Reworking Routines for Remote Learning

Remote learning forced by COVID-19 transformed the way students learn. The removal of the classroom environment, face-to-face conversations and physical class materials has impacted students and teachers in a number of ways.

Daily routines have been reworked to deal with difficulties added by remote learning. They now have to account for making meals, taking care of pets, avoiding family members and working in the time between.

The move to online school has presented challenges for Anika Goldensoph, fr. She takes care of her diabetic younger brother while trying to focus on class at the same time.

“I have to watch out for him a lot and make sure he’s doing his work,” Goldensoph said. “Sometimes it gets kind of annoying because I’m trying to pay attention to class and I’m trying to do my work, and then there’s him, not paying attention.”

It was three weeks into remote learning before Goldensoph had a routine down. She was dealing with a house fire and her family moving from place to place. Despite the beginning being hectic, Goldensoph felt her mental and emotional health was better than it is now.

“All of this stuff, with depression and anxiety and stuff that comes up now—it’s worse now since it is winter,” Goldensoph said. “At the beginning, it was hard but easy. Now it’s just hard.”

Not all students have struggled with remote learning. Griffin Bieber, fr., is used to online assignments because his classes were shifting to Google Classroom before the COVID-19 pandemic.

“One thing that’s really going for me this year is that you’re told when to do everything,” Griffin Bieber, fr., said. “There is little stress about doing work; it is all relatively easy.”

As a freshman, Bieber has no prior high school system to compare to remote learning. Instead, he was introduced to Kennedy High School through a Chromebook.

“I’m not disappointed or any such thing,” Bieber said. “In regards to my thoughts on the year generally, I was already used to this format.”
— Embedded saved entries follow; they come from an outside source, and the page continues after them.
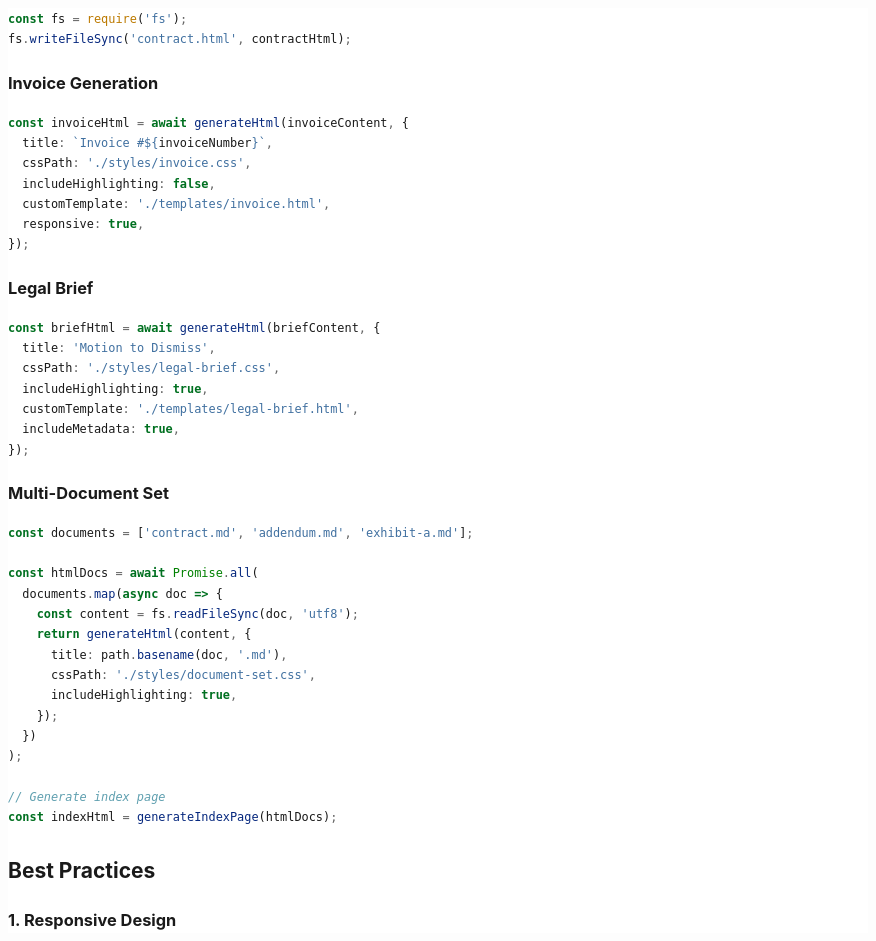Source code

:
 ```typescript
const fs = require('fs');
fs.writeFileSync('contract.html', contractHtml);
```

### Invoice Generation

```typescript
const invoiceHtml = await generateHtml(invoiceContent, {
  title: `Invoice #${invoiceNumber}`,
  cssPath: './styles/invoice.css',
  includeHighlighting: false,
  customTemplate: './templates/invoice.html',
  responsive: true,
});
```

### Legal Brief

```typescript
const briefHtml = await generateHtml(briefContent, {
  title: 'Motion to Dismiss',
  cssPath: './styles/legal-brief.css',
  includeHighlighting: true,
  customTemplate: './templates/legal-brief.html',
  includeMetadata: true,
});
```

### Multi-Document Set

```typescript
const documents = ['contract.md', 'addendum.md', 'exhibit-a.md'];

const htmlDocs = await Promise.all(
  documents.map(async doc => {
    const content = fs.readFileSync(doc, 'utf8');
    return generateHtml(content, {
      title: path.basename(doc, '.md'),
      cssPath: './styles/document-set.css',
      includeHighlighting: true,
    });
  })
);

// Generate index page
const indexHtml = generateIndexPage(htmlDocs);
```

## Best Practices

### 1. Responsive Design
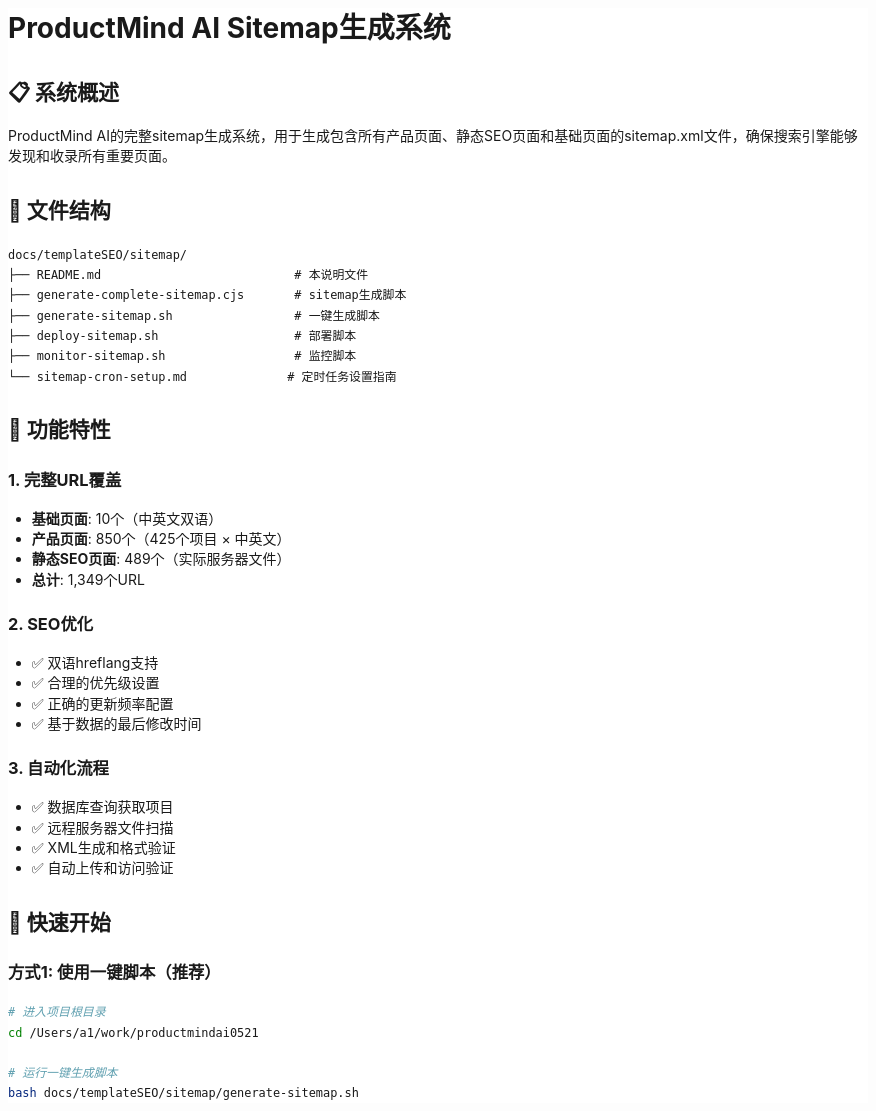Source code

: # ProductMind AI Sitemap生成系统

## 📋 系统概述

ProductMind AI的完整sitemap生成系统，用于生成包含所有产品页面、静态SEO页面和基础页面的sitemap.xml文件，确保搜索引擎能够发现和收录所有重要页面。

## 📁 文件结构

```
docs/templateSEO/sitemap/
├── README.md                           # 本说明文件
├── generate-complete-sitemap.cjs       # sitemap生成脚本
├── generate-sitemap.sh                 # 一键生成脚本
├── deploy-sitemap.sh                   # 部署脚本
├── monitor-sitemap.sh                  # 监控脚本
└── sitemap-cron-setup.md              # 定时任务设置指南
```

## 🎯 功能特性

### 1. 完整URL覆盖
- **基础页面**: 10个（中英文双语）
- **产品页面**: 850个（425个项目 × 中英文）
- **静态SEO页面**: 489个（实际服务器文件）
- **总计**: 1,349个URL

### 2. SEO优化
- ✅ 双语hreflang支持
- ✅ 合理的优先级设置
- ✅ 正确的更新频率配置
- ✅ 基于数据的最后修改时间

### 3. 自动化流程
- ✅ 数据库查询获取项目
- ✅ 远程服务器文件扫描
- ✅ XML生成和格式验证
- ✅ 自动上传和访问验证

## 🚀 快速开始

### 方式1: 使用一键脚本（推荐）
```bash
# 进入项目根目录
cd /Users/a1/work/productmindai0521

# 运行一键生成脚本
bash docs/templateSEO/sitemap/generate-sitemap.sh
```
Teachers were impacted by the switch to online learning too. They were informed only days before the start of the school year that their lessons would need to be translated to an online-only format.

“At the beginning, remote learning was a nightmare,” Kristina Merritt, math teacher at Kennedy, said. “Usually from year to year, I use my same material that I have made and just tweak it as I go. I found this year was not like that at all.”

When the year began, Merritt thought she had to recreate all her materials in a different program to use them with remote learning. Later, she discovered she could share her screen to the class Google Meet with the SMART Notebook program open to write on the screen in real-time.

“It was a game-changer for me. I felt more comfortable with the virtual learning setting,” Merrit said. “The only thing that I really dislike is not being face-to-face with my students and being able to help them while in the classroom. I think, in general, it’s hard to teach and learn through a virtual setting.”

Lessons required compressing, cutting and shifting to fit within the new online schedule. End-of-year AP tests also had to be taken into consideration.

“Oh goodness – shout out to my AP Stats students!” Merritt said. “I know I have been ‘flying’ through the material. I am really worried that the College Board is not going to do what it did last year and cut down the material for the AP exam come spring. I don’t feel that they are going to be as lenient this year.”

Returning to in-person classes will not resolve these struggles. The hybrid class schedule Kennedy will use still requires students to join Google Meets and complete assignments online, even while in the classroom.

Students working remotely benefit from teachers who are lenient and understanding.

“My geometry teacher understands that sometimes, our life is really chaotic,” Goldensoph said.